--- Problem ---
Transcribe the records below word for word, leaving every picture out.

--- Records for this task ---
• • • • •

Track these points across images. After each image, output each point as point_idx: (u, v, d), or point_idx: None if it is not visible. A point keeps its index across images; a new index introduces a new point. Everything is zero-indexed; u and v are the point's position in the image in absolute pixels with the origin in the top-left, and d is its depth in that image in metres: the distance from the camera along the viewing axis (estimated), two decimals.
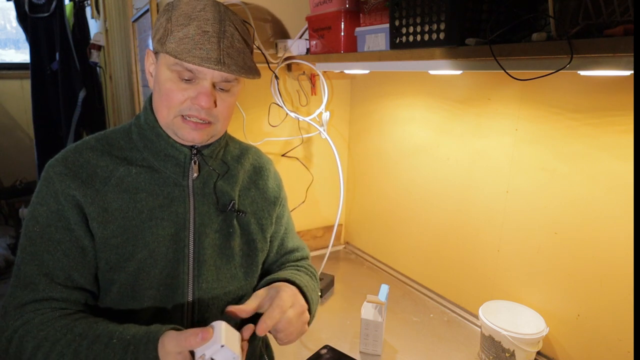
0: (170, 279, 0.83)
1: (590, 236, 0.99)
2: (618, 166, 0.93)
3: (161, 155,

• • • • •

--- Expected answer ---
Track these points across images. After each image, output each point as point_idx: (u, v, d), or point_idx: None if it is not visible. A point keeps its index across images; a new index introduces a new point. Everything is zero-indexed; u and v are the point's position in the image in absolute pixels with the origin in the top-left, and d is its depth in that image in metres: the distance from the camera along the viewing axis (estimated), two decimals.
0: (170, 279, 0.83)
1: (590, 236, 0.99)
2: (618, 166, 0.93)
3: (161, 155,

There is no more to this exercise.